Goals for the week:
Total Mileage 70 - 75.
Tuesday: Track.
Thursday: Tempo
2 days @ 7:20 - 7:40.
2 days @ 7:40 - 8:20 or slower at the end of one of these days do 4 - 6 * 100.
Long Run: 14 miles @ 7:10 pace.
How it played out: 75 miles
Mon-Rest
Tues- AM- 3 miles 7:53 pace, PM track 12 miles
Wed- Lunch 9 miles 7:35 pace, PM 5 miles trails 8:18 pace with 4*100 strides
Thurs-10 miles 7:00 pace with tempo
Fri-8 miles 8:20 pace
Sat-14 miles 7:37 pace
Sun-14 miles 7:05 pace
Key Workouts:
Tuesday Track: Goal 6*1000 with 2:20 rest 3:35
03:32.4 |
03:31.1 |
03:30.8 |
03:30.4 |
03:26.9 |
03:21.0 |
Thursday Tempo: Goal 3 miles @ 6:25 on roads straight into 3 miles on the track.

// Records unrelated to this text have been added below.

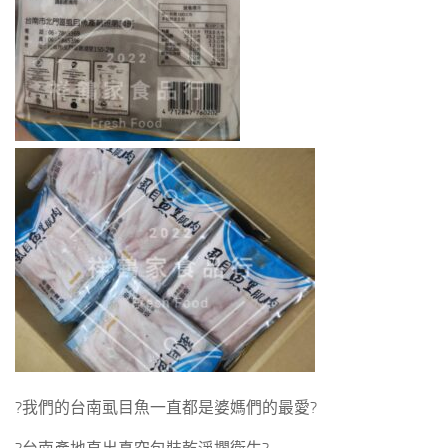
?我們的台南虱目魚一直都是婆媽們的最愛?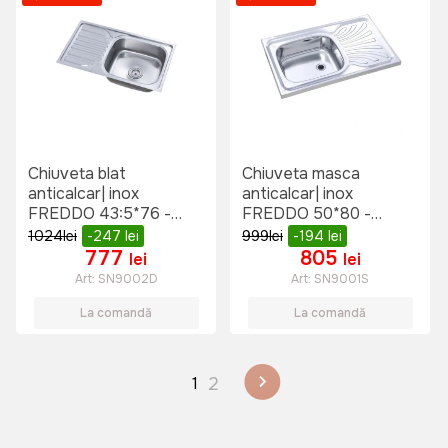
Chiuveta blat
Chiuveta masca
anticalcar| inox
anticalcar| inox
FREDDO 43:5*76 -
FREDDO 50*80 -
0:6(304) E SN9002D
0:6(304) EC SN9001S
1024
lei
-247
lei
999
lei
-194
lei
777
805
lei
lei
Art:
SN9002D
Art:
SN9001S
La comandă
La comandă
2
1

On the track step downs working on even pacing each mile.
1st mile(1600) 6:20 (1:35), 2nd mile 6:15 (1:33.5), 3rd mile 6:10 (1:32).
3 miles on sidewalks were about 6:24 pace and the rest went well too on the track.
19:16.5 |
06:20.1 |
06:15.6 |
06:05.4 |
2 comments:
It has been a blast following your amazing season so far! Stay healthy and go get 'em!
WOW, look how nice this looks! Love the change!
You and your ice baths. I am wondering if one of these days I will have to suck it up!